> Study material
■ ■ ■ ■
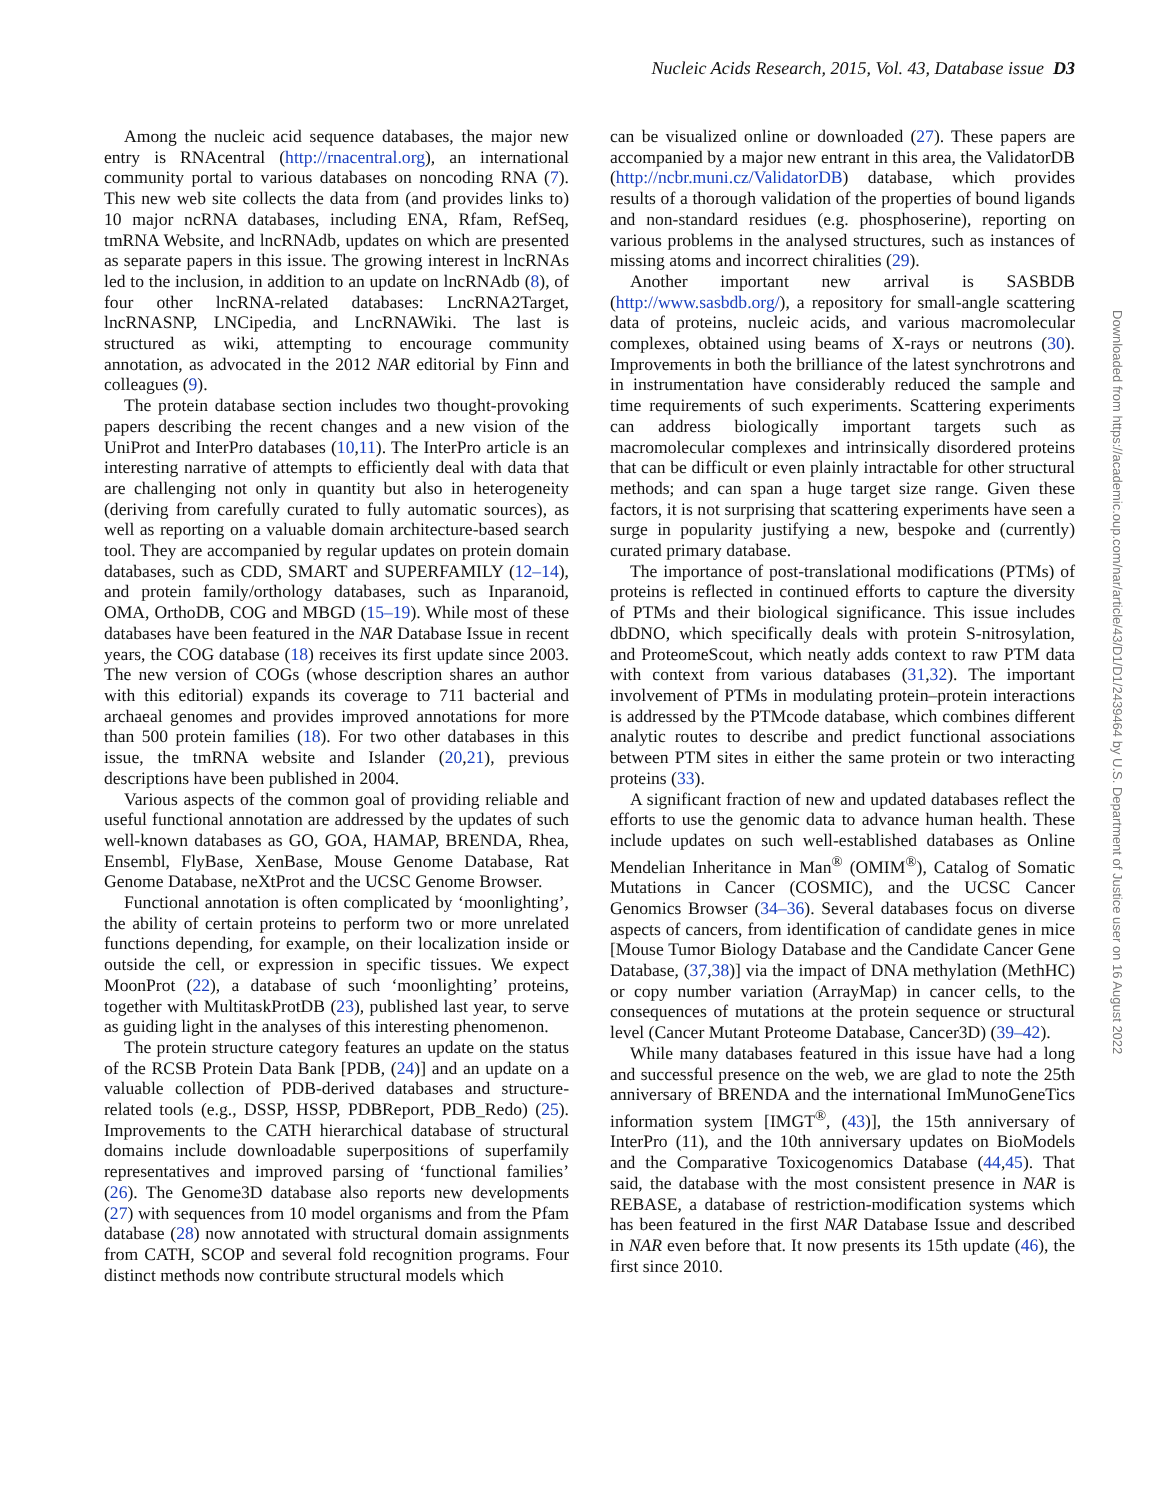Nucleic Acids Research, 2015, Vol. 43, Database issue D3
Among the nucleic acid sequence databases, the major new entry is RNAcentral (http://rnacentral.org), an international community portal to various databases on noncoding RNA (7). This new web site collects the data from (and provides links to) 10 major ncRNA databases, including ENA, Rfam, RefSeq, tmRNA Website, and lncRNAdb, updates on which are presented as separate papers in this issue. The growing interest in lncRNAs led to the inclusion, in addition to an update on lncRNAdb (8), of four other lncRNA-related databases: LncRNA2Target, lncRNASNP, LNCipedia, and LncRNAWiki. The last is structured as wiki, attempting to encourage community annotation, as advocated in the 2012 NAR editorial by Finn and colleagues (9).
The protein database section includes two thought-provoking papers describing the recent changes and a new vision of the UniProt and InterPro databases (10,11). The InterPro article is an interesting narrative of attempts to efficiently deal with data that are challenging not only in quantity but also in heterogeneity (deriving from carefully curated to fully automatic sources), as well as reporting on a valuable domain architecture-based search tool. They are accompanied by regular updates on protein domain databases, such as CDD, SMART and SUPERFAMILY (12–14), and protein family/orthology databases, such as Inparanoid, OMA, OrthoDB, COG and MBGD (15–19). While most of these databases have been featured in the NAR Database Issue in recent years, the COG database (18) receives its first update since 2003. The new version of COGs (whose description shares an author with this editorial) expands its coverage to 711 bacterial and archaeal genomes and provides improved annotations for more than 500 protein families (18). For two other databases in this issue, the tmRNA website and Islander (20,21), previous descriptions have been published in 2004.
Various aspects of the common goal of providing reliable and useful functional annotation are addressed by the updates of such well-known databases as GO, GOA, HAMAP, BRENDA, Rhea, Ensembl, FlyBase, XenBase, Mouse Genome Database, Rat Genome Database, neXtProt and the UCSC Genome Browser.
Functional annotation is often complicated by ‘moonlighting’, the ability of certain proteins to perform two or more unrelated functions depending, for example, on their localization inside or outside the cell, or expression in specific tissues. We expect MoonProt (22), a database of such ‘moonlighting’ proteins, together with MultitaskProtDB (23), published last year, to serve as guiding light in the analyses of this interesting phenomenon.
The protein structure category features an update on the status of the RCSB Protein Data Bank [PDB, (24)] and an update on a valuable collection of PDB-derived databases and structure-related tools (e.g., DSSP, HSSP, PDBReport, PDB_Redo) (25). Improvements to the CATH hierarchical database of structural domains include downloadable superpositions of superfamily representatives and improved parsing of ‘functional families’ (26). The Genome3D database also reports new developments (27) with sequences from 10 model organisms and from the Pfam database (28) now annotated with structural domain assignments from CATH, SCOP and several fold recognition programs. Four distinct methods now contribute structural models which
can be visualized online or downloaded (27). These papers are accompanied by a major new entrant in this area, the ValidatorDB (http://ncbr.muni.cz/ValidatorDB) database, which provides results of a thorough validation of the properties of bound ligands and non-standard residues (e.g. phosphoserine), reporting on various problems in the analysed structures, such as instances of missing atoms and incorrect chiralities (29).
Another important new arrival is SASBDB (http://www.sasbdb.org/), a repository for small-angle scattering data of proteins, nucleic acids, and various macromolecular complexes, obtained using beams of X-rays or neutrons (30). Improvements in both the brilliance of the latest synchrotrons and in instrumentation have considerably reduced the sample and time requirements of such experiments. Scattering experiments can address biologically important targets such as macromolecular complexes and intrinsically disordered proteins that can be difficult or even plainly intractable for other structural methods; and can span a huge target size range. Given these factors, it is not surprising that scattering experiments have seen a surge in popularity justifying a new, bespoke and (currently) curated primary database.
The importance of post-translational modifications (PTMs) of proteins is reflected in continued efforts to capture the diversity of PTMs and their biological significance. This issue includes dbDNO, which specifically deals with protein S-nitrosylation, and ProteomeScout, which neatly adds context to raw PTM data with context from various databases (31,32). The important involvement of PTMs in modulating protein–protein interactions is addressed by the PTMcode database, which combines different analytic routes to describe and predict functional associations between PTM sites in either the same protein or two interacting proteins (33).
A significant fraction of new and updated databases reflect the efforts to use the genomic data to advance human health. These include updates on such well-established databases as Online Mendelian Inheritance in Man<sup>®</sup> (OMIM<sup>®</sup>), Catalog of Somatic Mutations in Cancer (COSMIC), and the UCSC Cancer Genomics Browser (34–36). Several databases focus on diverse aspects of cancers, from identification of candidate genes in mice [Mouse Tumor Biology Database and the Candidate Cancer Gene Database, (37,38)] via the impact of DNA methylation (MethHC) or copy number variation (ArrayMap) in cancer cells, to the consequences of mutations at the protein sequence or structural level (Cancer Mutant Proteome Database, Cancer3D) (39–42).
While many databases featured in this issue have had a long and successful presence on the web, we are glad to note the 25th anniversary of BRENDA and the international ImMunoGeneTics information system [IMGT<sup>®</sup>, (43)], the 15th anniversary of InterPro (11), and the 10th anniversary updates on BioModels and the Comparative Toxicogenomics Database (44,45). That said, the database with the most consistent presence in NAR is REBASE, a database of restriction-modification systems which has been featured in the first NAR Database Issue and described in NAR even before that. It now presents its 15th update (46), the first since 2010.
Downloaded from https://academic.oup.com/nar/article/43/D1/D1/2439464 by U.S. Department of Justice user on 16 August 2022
■ ■ ■ ■
> Work task
Please copy every line of the data that carries the string "addressed".

> Reply
Various aspects of the common goal of providing reliable and useful functional annotation are addressed by the updates of such well-known databases as GO, GOA, HAMAP, BRENDA, Rhea, Ensembl, FlyBase, XenBase, Mouse Genome Database, Rat Genome Database, neXtProt and the UCSC Genome Browser.
The importance of post-translational modifications (PTMs) of proteins is reflected in continued efforts to capture the diversity of PTMs and their biological significance. This issue includes dbDNO, which specifically deals with protein S-nitrosylation, and ProteomeScout, which neatly adds context to raw PTM data with context from various databases (31,32). The important involvement of PTMs in modulating protein–protein interactions is addressed by the PTMcode database, which combines different analytic routes to describe and predict functional associations between PTM sites in either the same protein or two interacting proteins (33).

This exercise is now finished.